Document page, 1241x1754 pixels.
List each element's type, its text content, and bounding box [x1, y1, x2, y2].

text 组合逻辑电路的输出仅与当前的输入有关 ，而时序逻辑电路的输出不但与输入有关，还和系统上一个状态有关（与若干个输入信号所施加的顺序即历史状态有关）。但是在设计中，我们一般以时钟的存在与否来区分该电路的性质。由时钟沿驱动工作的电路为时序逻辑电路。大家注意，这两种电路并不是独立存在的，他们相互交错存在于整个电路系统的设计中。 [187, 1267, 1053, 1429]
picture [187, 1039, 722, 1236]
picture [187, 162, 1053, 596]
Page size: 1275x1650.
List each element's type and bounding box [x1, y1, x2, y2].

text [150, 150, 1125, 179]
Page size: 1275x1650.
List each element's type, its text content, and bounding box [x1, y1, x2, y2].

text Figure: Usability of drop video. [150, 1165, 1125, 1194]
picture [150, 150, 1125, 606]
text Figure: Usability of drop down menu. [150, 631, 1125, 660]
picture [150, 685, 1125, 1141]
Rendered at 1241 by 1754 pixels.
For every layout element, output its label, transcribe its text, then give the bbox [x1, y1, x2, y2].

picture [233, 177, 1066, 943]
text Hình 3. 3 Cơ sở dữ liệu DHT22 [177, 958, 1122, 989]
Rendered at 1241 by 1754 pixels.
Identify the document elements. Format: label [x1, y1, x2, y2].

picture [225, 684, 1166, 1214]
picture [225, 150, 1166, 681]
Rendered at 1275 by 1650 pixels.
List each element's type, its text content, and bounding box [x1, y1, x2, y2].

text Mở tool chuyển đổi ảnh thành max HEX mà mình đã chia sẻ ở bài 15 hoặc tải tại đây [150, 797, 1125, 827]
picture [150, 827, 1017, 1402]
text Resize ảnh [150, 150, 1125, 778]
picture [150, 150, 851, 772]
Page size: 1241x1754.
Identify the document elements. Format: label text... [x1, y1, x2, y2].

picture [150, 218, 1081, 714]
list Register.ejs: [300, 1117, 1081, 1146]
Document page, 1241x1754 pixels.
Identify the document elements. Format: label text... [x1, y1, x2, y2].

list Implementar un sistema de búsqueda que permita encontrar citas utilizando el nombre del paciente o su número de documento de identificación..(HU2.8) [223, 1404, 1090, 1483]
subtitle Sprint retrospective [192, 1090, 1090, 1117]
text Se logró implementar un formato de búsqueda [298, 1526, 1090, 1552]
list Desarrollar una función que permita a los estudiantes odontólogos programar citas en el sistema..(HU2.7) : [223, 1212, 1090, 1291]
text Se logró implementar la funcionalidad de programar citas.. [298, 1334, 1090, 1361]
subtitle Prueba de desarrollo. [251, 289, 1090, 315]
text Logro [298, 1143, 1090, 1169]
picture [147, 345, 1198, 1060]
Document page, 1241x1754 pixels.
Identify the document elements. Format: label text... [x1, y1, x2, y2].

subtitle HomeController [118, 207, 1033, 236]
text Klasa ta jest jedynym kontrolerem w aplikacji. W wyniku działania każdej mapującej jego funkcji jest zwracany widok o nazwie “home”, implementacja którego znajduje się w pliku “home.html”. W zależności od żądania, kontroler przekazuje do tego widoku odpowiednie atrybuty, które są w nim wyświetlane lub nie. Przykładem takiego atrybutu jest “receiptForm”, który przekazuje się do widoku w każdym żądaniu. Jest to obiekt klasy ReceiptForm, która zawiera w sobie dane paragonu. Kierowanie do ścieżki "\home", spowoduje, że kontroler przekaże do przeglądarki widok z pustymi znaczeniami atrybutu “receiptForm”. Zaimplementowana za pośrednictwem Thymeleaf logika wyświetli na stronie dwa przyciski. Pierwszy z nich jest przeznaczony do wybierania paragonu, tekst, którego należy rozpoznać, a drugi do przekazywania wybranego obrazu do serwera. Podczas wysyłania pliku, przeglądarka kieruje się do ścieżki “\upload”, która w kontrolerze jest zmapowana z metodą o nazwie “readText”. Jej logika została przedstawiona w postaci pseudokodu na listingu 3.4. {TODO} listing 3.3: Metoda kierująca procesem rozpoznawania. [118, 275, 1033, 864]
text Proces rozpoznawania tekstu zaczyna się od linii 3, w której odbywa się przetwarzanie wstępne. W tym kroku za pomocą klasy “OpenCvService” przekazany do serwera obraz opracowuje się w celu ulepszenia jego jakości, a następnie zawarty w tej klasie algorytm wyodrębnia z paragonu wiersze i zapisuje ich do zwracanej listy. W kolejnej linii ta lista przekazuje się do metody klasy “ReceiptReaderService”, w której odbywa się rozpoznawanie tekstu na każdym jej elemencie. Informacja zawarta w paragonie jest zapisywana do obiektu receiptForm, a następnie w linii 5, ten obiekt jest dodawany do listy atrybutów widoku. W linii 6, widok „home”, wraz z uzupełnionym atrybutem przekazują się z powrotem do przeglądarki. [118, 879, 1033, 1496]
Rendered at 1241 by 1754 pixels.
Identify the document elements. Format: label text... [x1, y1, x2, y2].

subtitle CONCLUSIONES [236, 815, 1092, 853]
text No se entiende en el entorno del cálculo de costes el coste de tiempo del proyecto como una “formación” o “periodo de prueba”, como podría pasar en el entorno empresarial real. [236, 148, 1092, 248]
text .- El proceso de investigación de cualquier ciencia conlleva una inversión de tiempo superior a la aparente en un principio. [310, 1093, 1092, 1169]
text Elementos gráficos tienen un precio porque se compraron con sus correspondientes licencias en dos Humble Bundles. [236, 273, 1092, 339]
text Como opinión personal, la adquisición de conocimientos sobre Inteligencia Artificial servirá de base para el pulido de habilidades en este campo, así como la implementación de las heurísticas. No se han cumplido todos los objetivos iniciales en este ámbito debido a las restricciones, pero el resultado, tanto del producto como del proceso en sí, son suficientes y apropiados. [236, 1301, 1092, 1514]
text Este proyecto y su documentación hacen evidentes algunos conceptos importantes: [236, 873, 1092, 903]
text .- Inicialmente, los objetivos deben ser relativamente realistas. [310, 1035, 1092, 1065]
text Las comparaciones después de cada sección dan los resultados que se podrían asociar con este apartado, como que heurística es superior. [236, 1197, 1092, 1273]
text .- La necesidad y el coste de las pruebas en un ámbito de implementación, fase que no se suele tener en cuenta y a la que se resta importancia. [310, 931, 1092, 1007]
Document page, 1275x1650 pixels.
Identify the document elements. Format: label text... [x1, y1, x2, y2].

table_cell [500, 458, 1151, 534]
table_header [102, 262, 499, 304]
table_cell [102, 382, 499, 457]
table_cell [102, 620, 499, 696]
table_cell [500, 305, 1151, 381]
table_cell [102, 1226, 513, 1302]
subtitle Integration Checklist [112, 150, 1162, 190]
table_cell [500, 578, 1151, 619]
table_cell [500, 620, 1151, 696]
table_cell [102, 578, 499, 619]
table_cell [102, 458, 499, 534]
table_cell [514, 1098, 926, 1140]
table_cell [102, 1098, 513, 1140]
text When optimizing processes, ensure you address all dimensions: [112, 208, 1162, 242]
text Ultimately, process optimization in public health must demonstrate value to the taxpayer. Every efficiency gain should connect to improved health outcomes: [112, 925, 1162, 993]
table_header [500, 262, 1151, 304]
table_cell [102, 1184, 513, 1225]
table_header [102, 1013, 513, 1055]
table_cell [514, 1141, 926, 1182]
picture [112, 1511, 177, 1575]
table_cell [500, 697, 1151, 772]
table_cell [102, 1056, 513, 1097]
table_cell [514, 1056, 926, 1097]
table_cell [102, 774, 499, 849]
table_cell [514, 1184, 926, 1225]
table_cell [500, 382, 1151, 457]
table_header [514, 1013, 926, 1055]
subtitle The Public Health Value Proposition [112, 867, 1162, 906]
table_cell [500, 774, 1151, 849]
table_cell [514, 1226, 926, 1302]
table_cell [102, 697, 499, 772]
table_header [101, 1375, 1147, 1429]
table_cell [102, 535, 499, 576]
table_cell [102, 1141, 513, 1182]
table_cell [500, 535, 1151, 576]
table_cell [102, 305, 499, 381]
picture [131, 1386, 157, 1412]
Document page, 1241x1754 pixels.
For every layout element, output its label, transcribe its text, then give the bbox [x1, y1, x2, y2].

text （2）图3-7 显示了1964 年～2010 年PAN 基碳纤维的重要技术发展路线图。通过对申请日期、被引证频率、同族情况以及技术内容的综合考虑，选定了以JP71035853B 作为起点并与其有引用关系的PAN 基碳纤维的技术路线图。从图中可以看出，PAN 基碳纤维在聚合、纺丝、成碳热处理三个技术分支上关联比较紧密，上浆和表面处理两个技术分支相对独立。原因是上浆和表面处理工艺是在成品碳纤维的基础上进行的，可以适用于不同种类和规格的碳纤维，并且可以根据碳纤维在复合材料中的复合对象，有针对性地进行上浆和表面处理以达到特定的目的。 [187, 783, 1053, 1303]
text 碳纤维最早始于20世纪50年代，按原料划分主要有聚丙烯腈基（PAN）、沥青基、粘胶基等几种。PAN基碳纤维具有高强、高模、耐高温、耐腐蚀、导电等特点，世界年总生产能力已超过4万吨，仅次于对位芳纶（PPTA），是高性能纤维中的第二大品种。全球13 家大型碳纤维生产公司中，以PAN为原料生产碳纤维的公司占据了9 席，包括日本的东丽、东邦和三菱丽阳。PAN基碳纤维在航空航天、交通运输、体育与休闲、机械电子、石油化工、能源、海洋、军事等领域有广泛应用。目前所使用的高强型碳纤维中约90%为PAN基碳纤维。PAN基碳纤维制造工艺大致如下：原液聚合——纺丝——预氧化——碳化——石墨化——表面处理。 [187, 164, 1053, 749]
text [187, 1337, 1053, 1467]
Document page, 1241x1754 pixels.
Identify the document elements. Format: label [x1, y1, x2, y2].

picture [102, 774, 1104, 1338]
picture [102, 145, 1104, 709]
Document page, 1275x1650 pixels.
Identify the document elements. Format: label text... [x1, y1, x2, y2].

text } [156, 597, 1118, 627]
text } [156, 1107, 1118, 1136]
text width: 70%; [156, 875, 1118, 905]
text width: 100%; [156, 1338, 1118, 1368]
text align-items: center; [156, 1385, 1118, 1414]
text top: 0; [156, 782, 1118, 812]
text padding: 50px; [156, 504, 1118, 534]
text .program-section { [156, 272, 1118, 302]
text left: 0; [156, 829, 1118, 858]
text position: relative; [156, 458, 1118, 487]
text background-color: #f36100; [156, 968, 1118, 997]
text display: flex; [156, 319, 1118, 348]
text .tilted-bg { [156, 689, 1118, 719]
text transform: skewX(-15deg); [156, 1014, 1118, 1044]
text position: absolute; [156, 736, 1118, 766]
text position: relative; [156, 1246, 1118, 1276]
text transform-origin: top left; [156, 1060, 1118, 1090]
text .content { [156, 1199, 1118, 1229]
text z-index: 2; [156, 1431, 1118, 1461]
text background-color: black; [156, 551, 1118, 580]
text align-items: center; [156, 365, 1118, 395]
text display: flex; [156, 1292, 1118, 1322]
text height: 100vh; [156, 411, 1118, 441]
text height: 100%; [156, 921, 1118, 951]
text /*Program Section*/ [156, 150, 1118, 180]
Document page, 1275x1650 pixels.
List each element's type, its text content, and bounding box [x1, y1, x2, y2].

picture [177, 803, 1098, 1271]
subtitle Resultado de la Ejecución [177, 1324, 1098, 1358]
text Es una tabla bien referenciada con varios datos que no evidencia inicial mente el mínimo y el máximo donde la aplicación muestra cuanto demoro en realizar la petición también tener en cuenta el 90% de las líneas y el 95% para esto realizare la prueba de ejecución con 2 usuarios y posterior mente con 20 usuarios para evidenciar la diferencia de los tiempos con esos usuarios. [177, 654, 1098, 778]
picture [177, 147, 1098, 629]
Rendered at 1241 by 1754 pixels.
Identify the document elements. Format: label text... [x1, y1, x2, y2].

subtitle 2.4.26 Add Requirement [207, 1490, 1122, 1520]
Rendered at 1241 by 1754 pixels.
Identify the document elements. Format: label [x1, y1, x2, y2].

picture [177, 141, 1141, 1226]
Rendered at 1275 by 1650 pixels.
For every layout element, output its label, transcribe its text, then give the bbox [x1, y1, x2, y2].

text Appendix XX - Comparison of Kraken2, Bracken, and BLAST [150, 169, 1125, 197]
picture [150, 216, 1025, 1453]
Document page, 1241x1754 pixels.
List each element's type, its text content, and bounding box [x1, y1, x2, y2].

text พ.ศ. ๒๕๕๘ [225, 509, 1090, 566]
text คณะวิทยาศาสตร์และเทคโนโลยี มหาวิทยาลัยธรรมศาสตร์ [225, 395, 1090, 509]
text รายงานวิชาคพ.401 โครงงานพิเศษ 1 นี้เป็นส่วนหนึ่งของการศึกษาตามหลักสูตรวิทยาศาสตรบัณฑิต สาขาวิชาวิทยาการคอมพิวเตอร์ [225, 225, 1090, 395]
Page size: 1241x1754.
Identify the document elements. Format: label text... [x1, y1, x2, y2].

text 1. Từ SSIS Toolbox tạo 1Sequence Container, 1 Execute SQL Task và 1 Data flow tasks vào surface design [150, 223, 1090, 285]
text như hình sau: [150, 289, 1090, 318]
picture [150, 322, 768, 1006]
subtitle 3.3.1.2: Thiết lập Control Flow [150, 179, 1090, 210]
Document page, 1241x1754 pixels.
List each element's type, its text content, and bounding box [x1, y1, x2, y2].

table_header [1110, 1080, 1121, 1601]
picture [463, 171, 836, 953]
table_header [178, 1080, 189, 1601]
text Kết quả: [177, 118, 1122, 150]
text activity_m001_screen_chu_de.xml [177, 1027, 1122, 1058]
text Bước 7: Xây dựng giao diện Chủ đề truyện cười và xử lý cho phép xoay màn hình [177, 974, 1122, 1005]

» EXERCISE OBJECTIVE:
What do the lines above say from the one containing "table_cell [102, 620, 499, 696]" down to the one containing "table_cell [102, 578, 499, 619]"? Return them exactly, both end lines included, and only them.

» EXERCISE ANSWER:
table_cell [102, 620, 499, 696]
table_cell [500, 305, 1151, 381]
table_cell [102, 1226, 513, 1302]
subtitle Integration Checklist [112, 150, 1162, 190]
table_cell [500, 578, 1151, 619]
table_cell [500, 620, 1151, 696]
table_cell [102, 578, 499, 619]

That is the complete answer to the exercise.